Paper long abstract:
This paper explores how a range of actors have tried to control Human African Trypanosomiasis (HAT; commonly known as sleeping sickness) in Southern Sudan between 1955 and 2005. In this period, Southern Sudan experienced two prolonged civil wars, interspersed by a period of post-conflict reconstruction. Over this period of conflict and calm, the types of actors and modes of engaging in humanitarian work changed considerably. Today, the region is one of the most impoverished and weakly governed in the world.
HAT control in Southern Sudan is a case study in tackling an infectious disease in highly adverse circumstances. We explore this history through extensive archival research and interviews. We argue that the absence of either a capable government or dominant external actor to organise and coordinate had profound consequences. Without either a clear evidence base or a shared understanding of previous strategies, actors were prone to adopting idiosyncratic methods that reflected their own organisational priorities. For instance, recurring debates over both competing disease control techniques and the viability of eliminating HAT entirely were clouded by problematic interpretations of the past.
Ultimately, these successive cycles of forgetting and highly selective remembering of past projects highlight the limitations of twentieth century humanitarianism. It is a truism that development, humanitarian, and global health organisations often fail to learn from the past: the case of HAT in Southern Sudan exemplifies that tendency, as well as the broader difficulties of coordinating external actors with diverse methods and motivations.

▶ **Supplied information**:

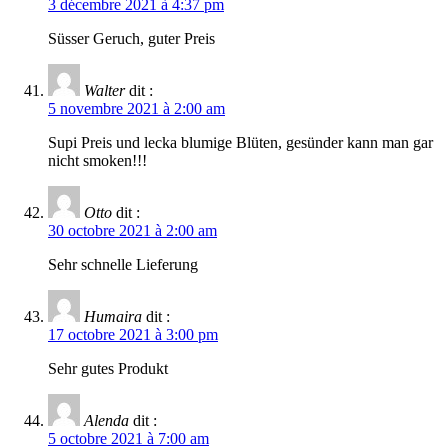
3 décembre 2021 à 4:37 pm
Süsser Geruch, guter Preis
Walter
dit :
5 novembre 2021 à 2:00 am
Supi Preis und lecka blumige Blüten, gesünder kann man gar
nicht smoken!!!
Otto
dit :
30 octobre 2021 à 2:00 am
Sehr schnelle Lieferung
Humaira
dit :
17 octobre 2021 à 3:00 pm
Sehr gutes Produkt
Alenda
dit :
5 octobre 2021 à 7:00 am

▶ **Required action**: Transcribe the stretch of the sleeping sickness abstract from "Ultimately, these successive" through "methods and motivations.". The rows were taken from a different source than the text.

▶ **Solved exercise**:
Ultimately, these successive cycles of forgetting and highly selective remembering of past projects highlight the limitations of twentieth century humanitarianism. It is a truism that development, humanitarian, and global health organisations often fail to learn from the past: the case of HAT in Southern Sudan exemplifies that tendency, as well as the broader difficulties of coordinating external actors with diverse methods and motivations.